What’s missing from Wikipedia’s history of Australia?
Researchers are putting Wikipedia under the microscope to see how it represents Australian history and hopefully bring down some of the barriers to underrepresented groups contributing.
Wikipedia is an icon of the internet age, not just because it is the world’s largest encyclopedia and the de facto global reference of knowledge about people, places, events and things.
Also, its non-profit user-contributed model has remained intact over 21 years, almost a last vestige of the ideal of non-commercial collaboration and information sharing on the internet.
However, its standing as a trusted source is not without question, with evidence of systemic bias against women, minorities and Indigenous knowledges, according to researchers undertaking a major study of how Wikipedia presents Australian history.
Led by the Head of Discipline for Digital and Social Media in the Faculty of Arts and Social Sciences, Associate Professor Heather Ford, the Australian Research Council-funded project will explore how Australian history is written about on Wikipedia, potential limitations or biases in the ways that history is represented and how to improve it to make it more representative.
“Wikipedia is the 5th most visited site in Australia, with 244 million page views last month and more than 227,000 Australian-related articles in English Wikipedia alone,” Associate Professor Ford said.
“Our project will make a major contribution to understanding the ways in which the events that shaped modern Australia are represented on Wikipedia and therefore Wikipedia’s impact on public knowledge in Australia.
Although the Wikimedia Foundation has been conscious of finding content gaps and filling them, there is more than that to making the platform more equitable.
Associate Professor Heather Ford
“In putting Wikipedia’s Australian history-related content under the microscope we have the support of the Wikimedia Foundation and Wikimedia Australia, who value research on improving the platform’s performance and practice.”
The research team will include Associate Professor Tamson Pietsch, Director of the UTS Centre for Public History, and UK-based Australian scholar Nathaniel Tkacz, University of Warwick Reader and author of Wikipedia and the Politics of Openness.
“Although the Wikimedia Foundation has been conscious of finding content gaps and filling them, there is more than that to making the platform more equitable,” Associate Professor Ford said.
“Aside from a culture dominated by a largely male community of volunteer editors focused on the Global North, there are significant barriers to participation by underrepresented groups in the way the editing software works and the complex set of rules they must negotiate.
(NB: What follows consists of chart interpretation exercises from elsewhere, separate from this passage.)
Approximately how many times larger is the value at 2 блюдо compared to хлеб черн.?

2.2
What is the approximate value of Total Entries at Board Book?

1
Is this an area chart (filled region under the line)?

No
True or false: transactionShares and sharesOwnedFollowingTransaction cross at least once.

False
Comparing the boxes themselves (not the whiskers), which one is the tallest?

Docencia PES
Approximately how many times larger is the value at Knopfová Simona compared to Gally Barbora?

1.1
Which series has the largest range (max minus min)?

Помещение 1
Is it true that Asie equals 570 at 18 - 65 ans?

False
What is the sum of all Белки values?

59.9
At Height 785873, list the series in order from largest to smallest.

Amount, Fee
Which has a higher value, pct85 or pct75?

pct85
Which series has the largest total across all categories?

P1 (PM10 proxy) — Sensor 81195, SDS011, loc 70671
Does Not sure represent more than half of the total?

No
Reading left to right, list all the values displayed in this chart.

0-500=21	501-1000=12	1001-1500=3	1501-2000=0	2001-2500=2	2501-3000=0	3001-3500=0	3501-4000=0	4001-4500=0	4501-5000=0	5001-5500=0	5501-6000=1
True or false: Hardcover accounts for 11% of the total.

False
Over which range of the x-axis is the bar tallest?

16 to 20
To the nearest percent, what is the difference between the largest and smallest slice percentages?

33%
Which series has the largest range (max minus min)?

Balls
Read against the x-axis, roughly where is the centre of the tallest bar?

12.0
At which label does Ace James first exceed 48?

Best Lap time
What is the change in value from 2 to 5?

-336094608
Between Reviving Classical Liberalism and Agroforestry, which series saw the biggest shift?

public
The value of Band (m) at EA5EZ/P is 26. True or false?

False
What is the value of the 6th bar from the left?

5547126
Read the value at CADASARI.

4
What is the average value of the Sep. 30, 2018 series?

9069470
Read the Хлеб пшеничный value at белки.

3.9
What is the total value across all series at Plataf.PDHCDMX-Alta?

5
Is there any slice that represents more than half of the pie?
Right now the bar is just too high for minority groups to contribute.
“We hope that as a result of this project the Australian Wikipedia community will have greater understanding of what’s missing in the representation of Australian history and how they might mitigate against some of the barriers to editing Wikipedia by underrepresented groups.”
The three-year Discovery Project, Wikipedia and the nation’s story: Towards equity in knowledge production, has been awarded more than $400,000 by the Australian Research Council.